Each entry describes what we might consider the work’s statement of purpose in a world where inflated word count and syntactic flourishes are not essential to college essay-writing, along with a line specifying one’s major and institution. A young lady of the history and gender studies departments at Smith, for example, delivered hard proof of this claim: “Basically, Beyoncé can do anything.” A cognitive scientist at Boston University, meanwhile, discovered that people “don’t like electrodes stuck to their head while you flash epilepsy-inducing lights at them.”

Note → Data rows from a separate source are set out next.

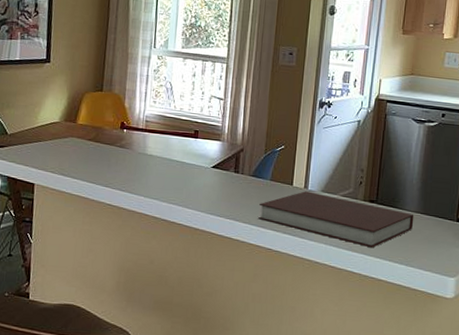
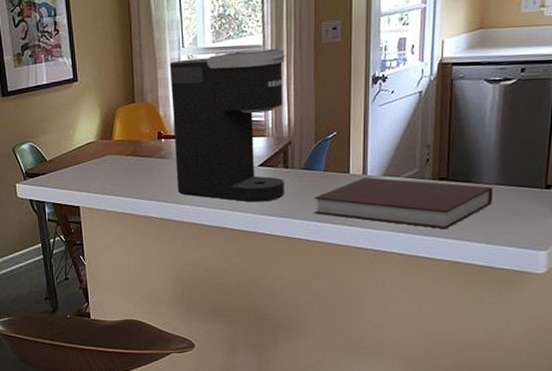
coffee maker: none [133,58,246,202] -> present [169,48,285,202]

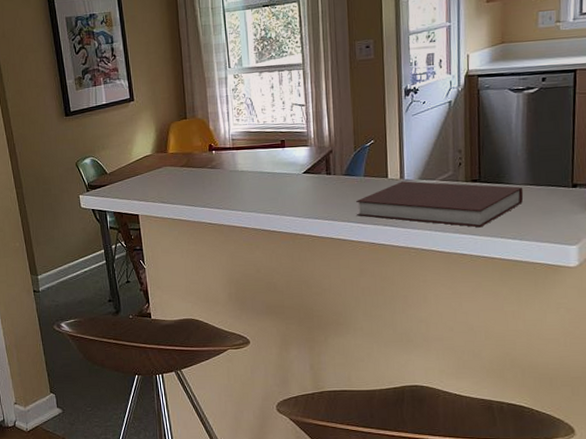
coffee maker: present [169,48,285,202] -> none [217,66,329,207]

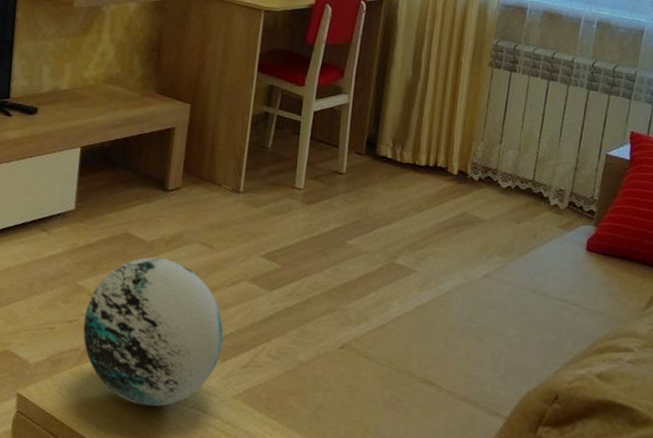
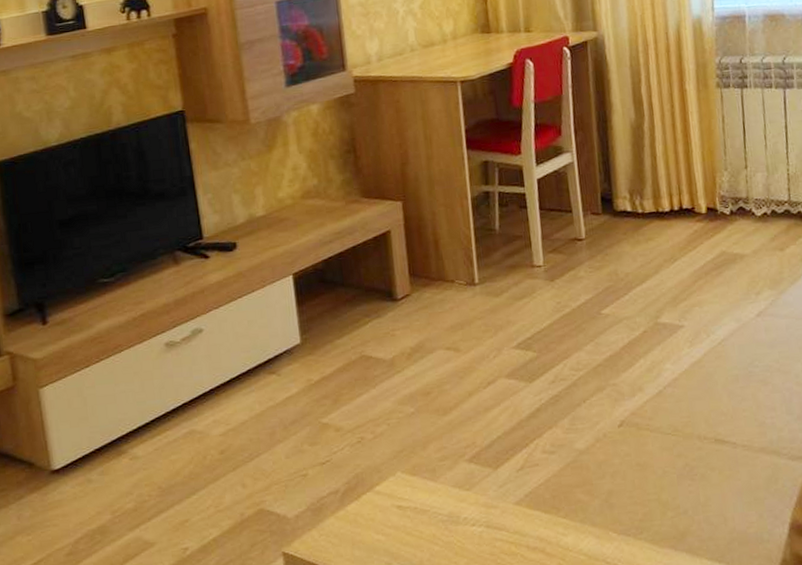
decorative orb: present [83,257,224,407] -> none [336,373,492,535]

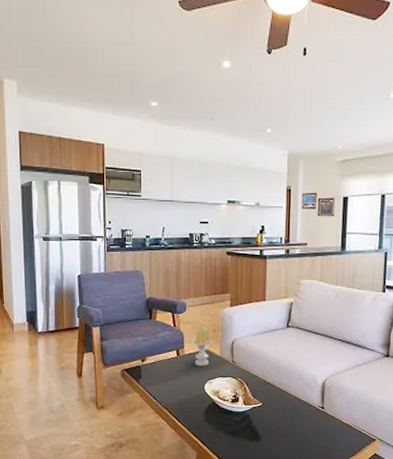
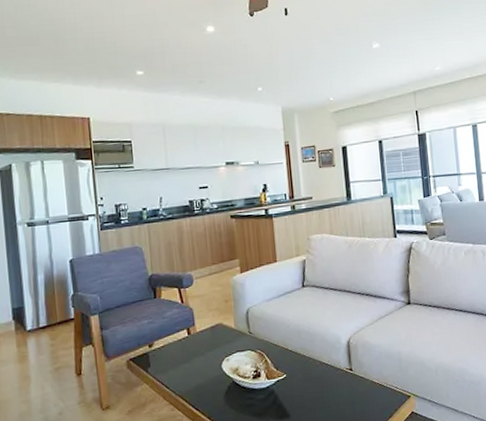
candle: present [191,323,213,366] -> none [202,294,226,344]

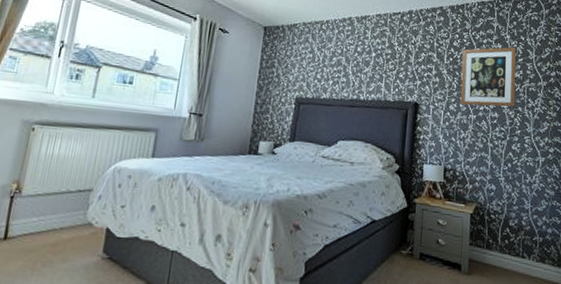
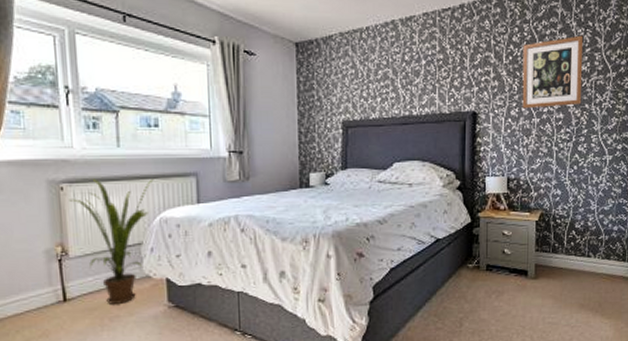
house plant: none [36,123,118,249] -> present [69,178,154,304]

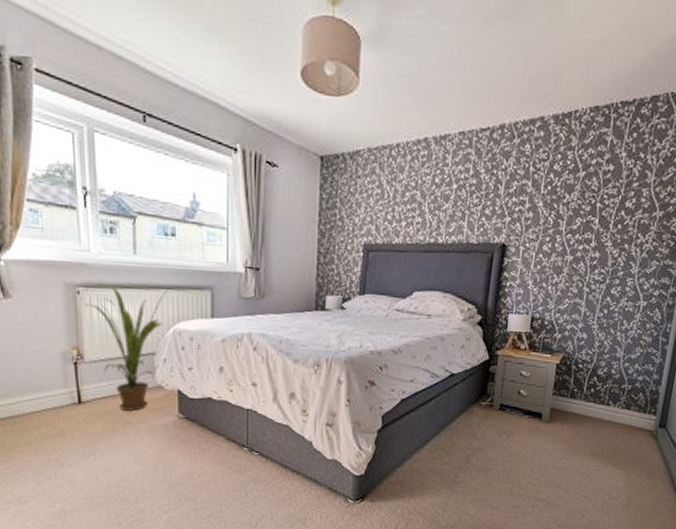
wall art: present [522,35,584,109] -> none [555,167,633,245]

As banal and depressing as these synopses seem, there are also plenty of profound statements to mull over. An student of English at the University of Victoria summed up an immersive literary experience in a fairly incredulous tone: “You can write a 120 page thesis on a 119 page book.” A Whitman College philosopher made the intriguing argument that it’s “not selfish to be selfish.” Even the tautological claim that mammoths “stopped eating things after they went extinct” has the ring of hard-won wisdom to it, if not the sparkle of a Nobel-worthy theory. 

Thankfully, for the doggedly curious among us, some posts now include a link to the actual thesis. We just wish that were the case for one brave individual’s treatise on dinosaur poop.